Miriam optó por mantener el apellido de su familia adoptiva, formada por Armando Osvaldo Fernández e Iris Yolanda Luffi. "Elegí la familia esa, que iba a seguir siendo Fernández siempre", aclara. Esta decisión subraya la complejidad de la identidad y la pertenencia, especialmente en un contexto donde la historia personal está marcada por el dolor y la pérdida. Su relato también destaca la importancia de las familias de crianza que han brindado apoyo y amor, en contraste con las atrocidades cometidas por el Estado.

En el ámbito judicial, se han tomado medidas significativas respecto a los responsables de su secuestro y ocultamiento. En 2021, el Tribunal Oral Federal N° 1 de Mendoza condenó a Osvaldo Fernández y a Iris Luffi a penas de 15 y 10 años de prisión, respectivamente, por los delitos de retención y ocultamiento de una menor, así como falsificación de documentos. También se dictaron penas contra otros implicados en la trama de complicidad y encubrimiento que rodeó su nacimiento en cautiverio. Esto pone de manifiesto que, a pesar de los años transcurridos, el camino hacia la justicia aún está en desarrollo y sigue siendo un componente esencial en la búsqueda de verdad y reparación.

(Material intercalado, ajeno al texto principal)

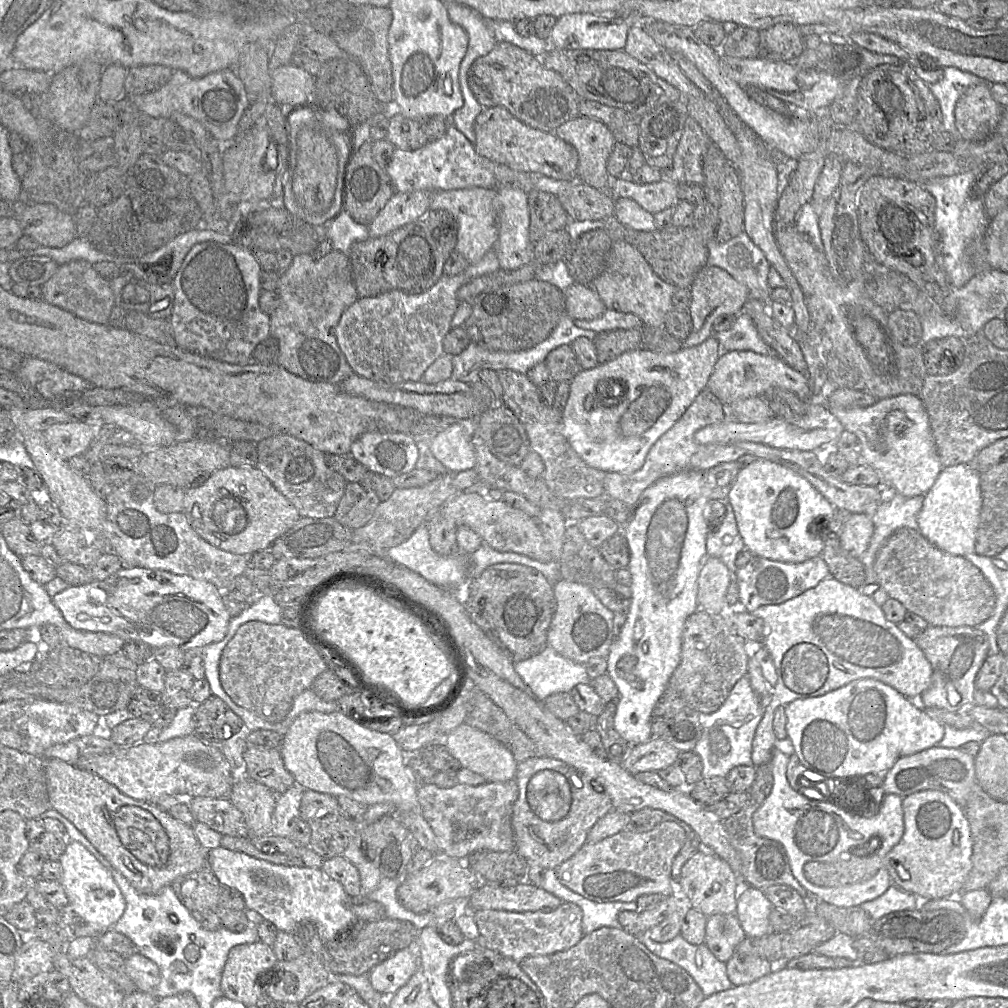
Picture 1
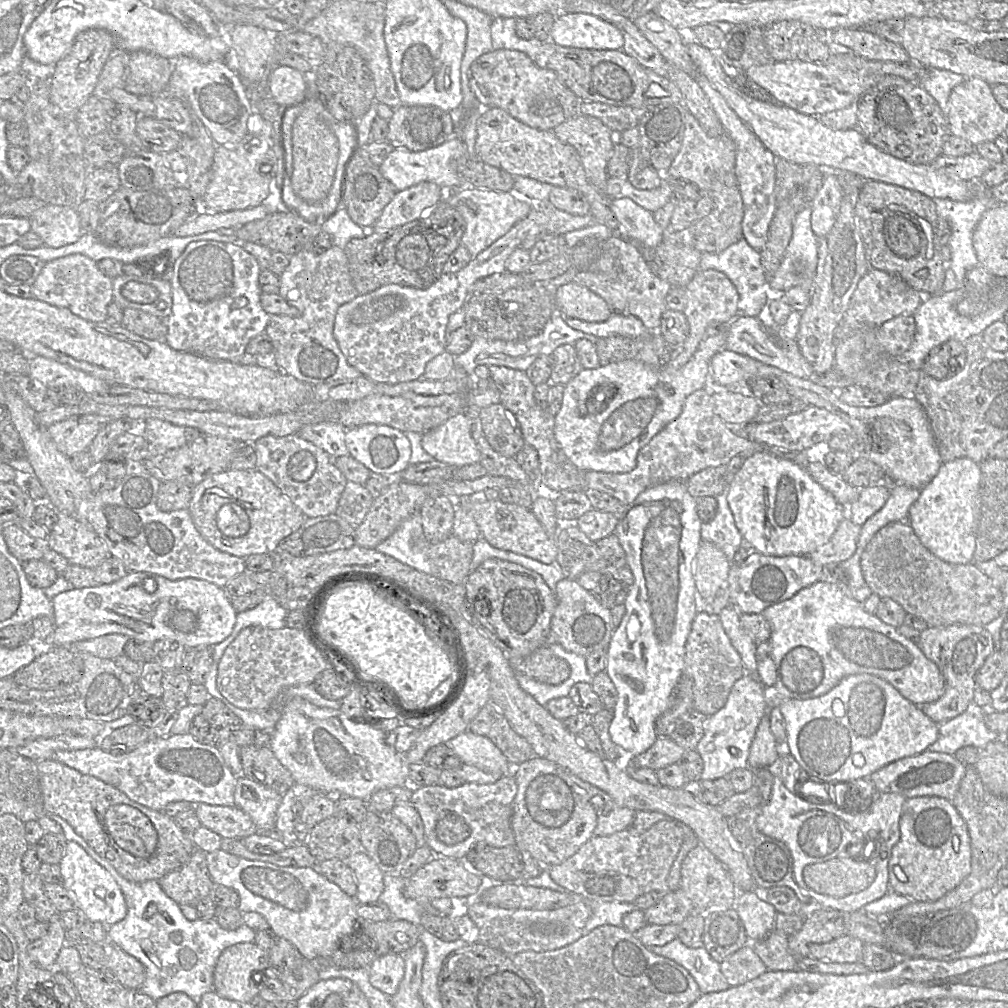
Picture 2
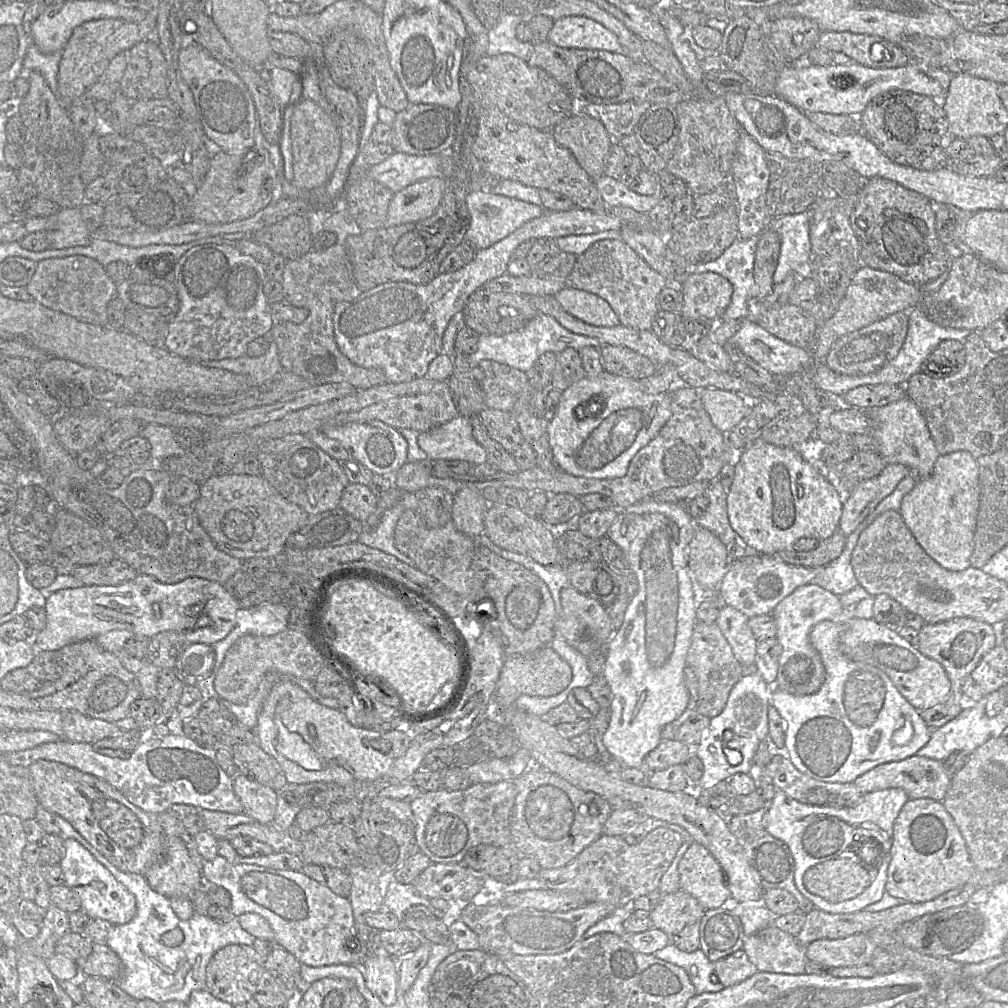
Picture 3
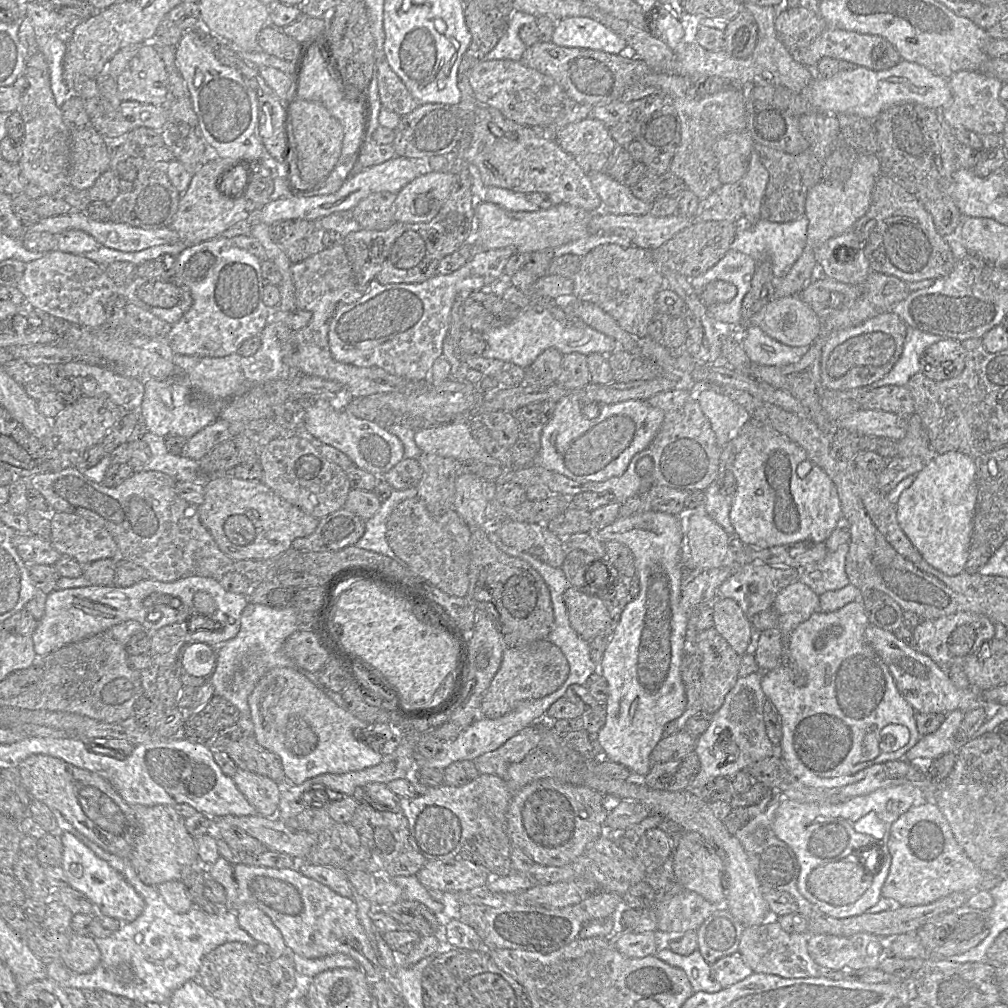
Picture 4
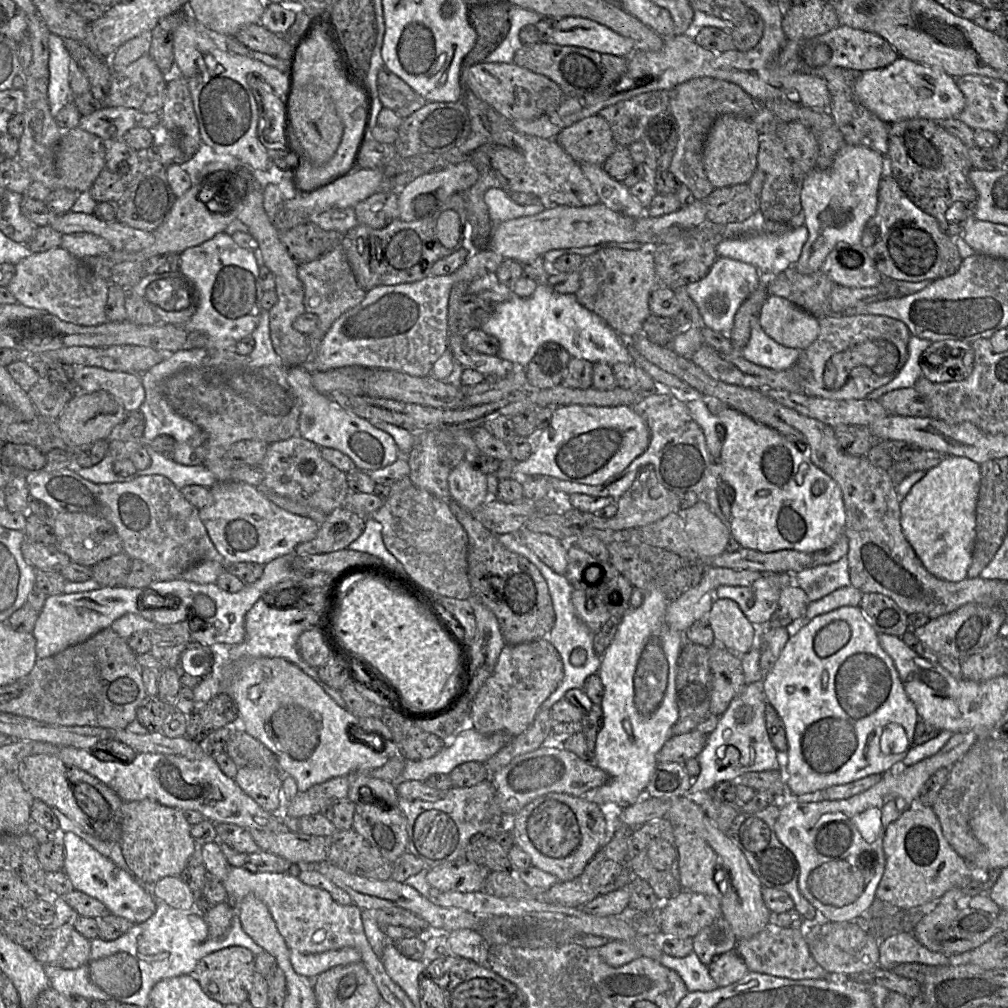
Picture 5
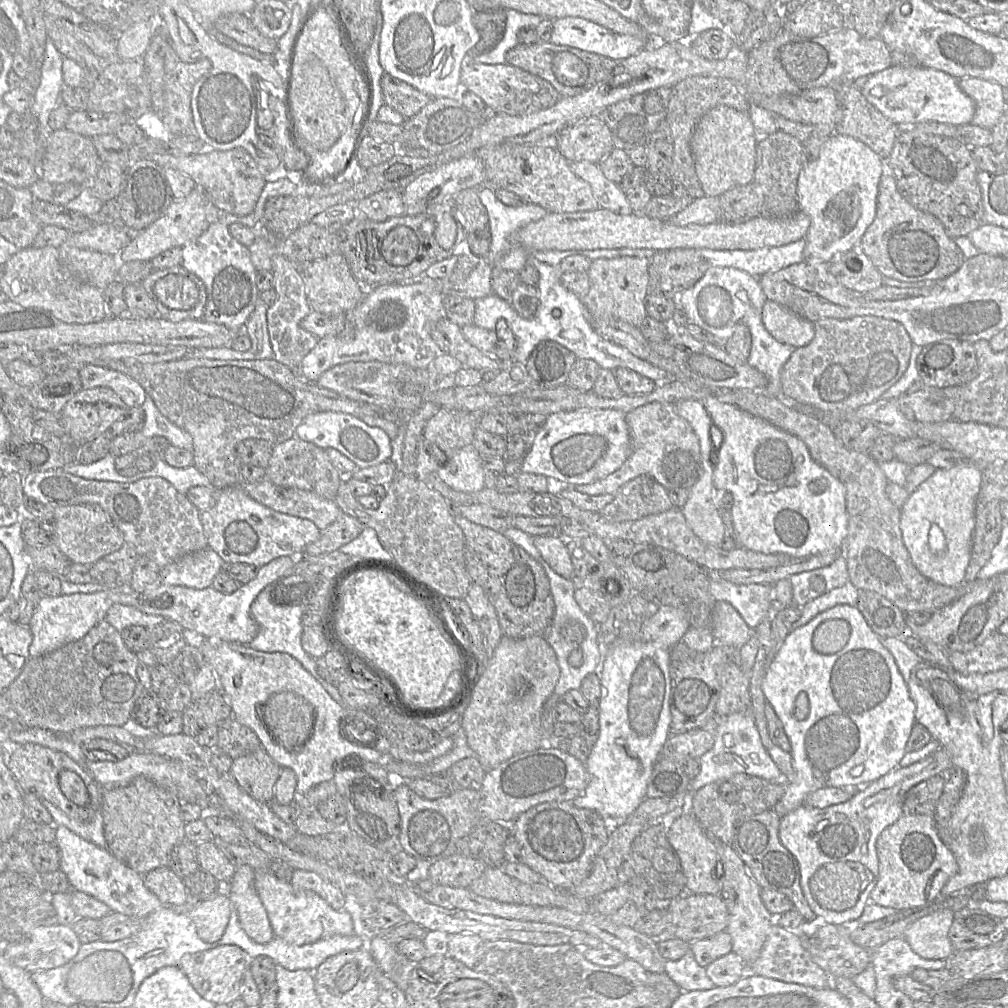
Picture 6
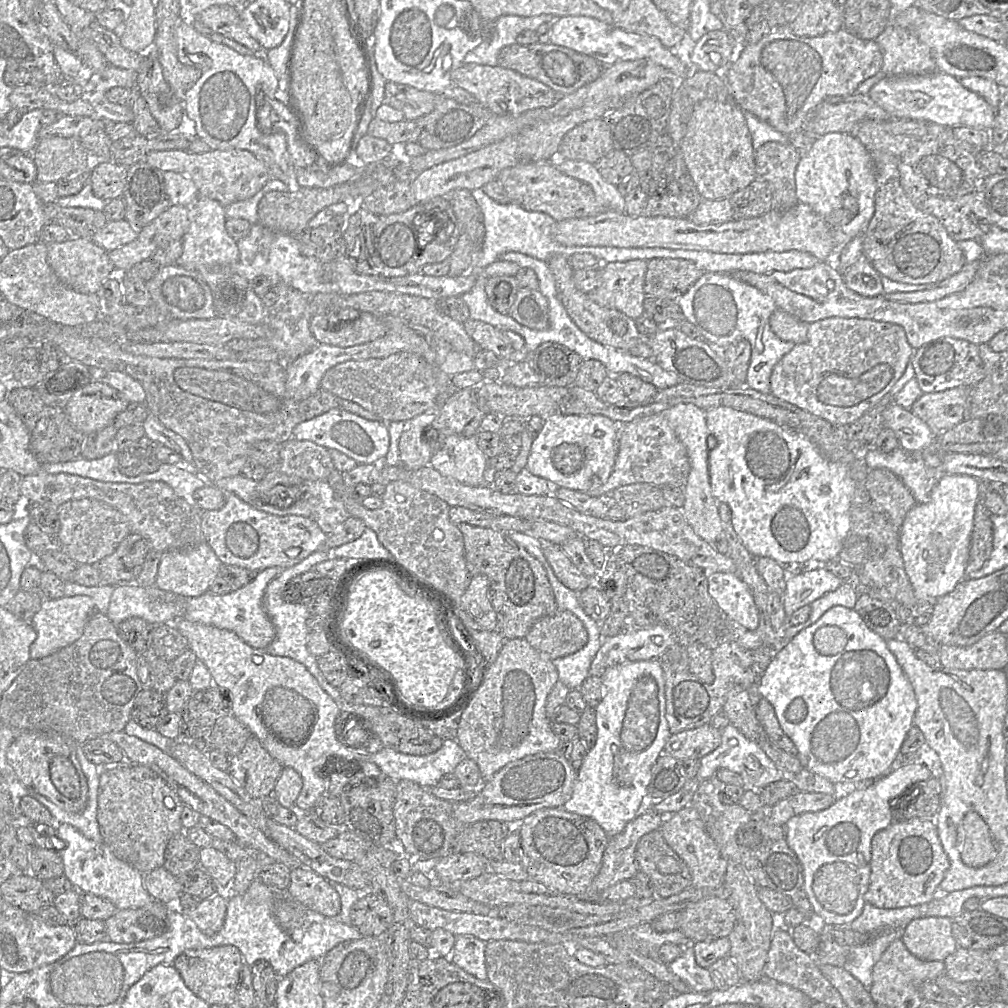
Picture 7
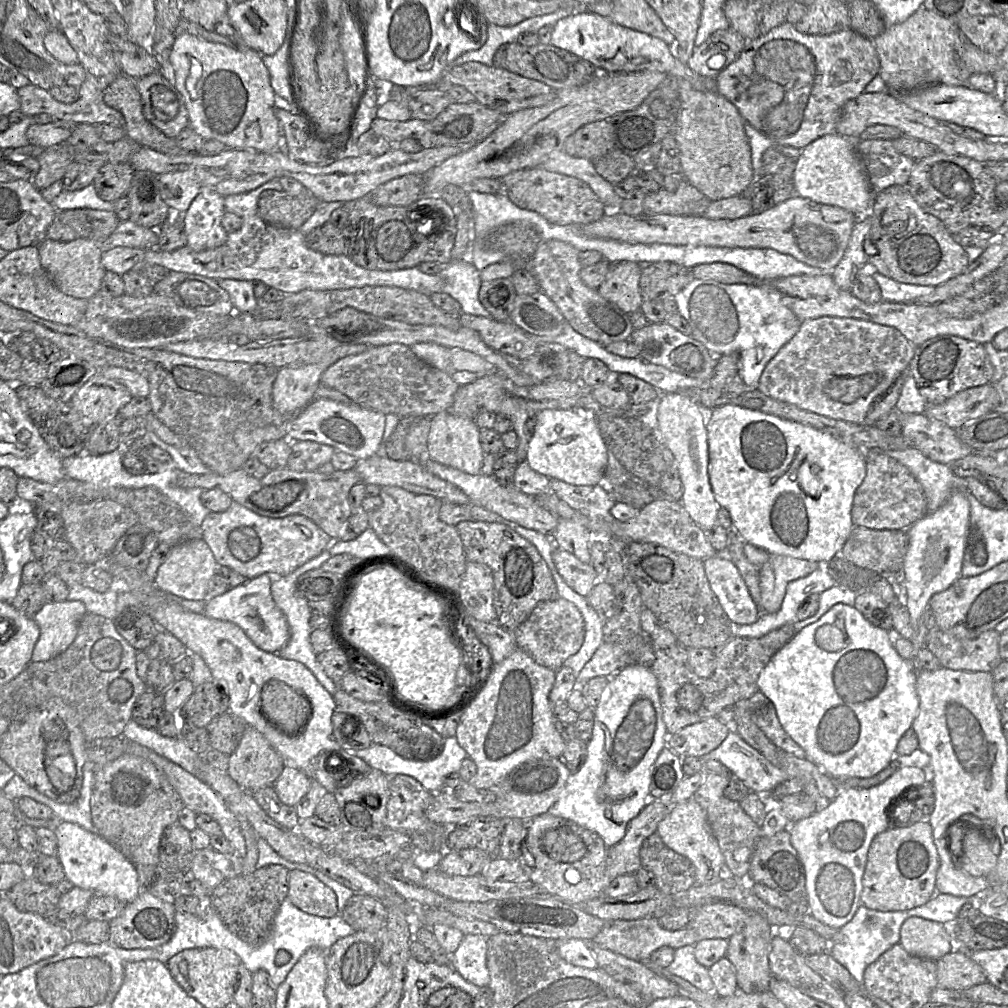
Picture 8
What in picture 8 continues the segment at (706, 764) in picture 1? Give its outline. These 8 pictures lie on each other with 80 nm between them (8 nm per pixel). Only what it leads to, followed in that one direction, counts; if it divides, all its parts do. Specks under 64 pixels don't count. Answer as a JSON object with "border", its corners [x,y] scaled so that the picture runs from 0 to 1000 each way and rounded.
{"border":[[[724,722],[721,731],[710,743],[699,748],[694,753],[697,757],[702,754],[713,755],[723,764],[726,772],[735,774],[744,785],[758,788],[757,790],[762,790],[771,778],[781,772],[773,761],[767,759],[753,745],[741,738],[727,722]]]}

El testimonio de Miriam Fernández es un recordatorio poderoso de la necesidad de recordar y reflexionar sobre el pasado para construir un futuro en el que no se repitan las tragedias. La conmemoración del Día de la Memoria por la Verdad y la Justicia no solo se trata de honrar a las víctimas, sino también de garantizar que las lecciones aprendidas contribuyan a la formación de una sociedad más justa y consciente de su historia. Así, el relato de Miriam se convierte en un símbolo de resistencia y esperanza en la lucha por la memoria colectiva y el reconocimiento de los derechos humanos en Argentina.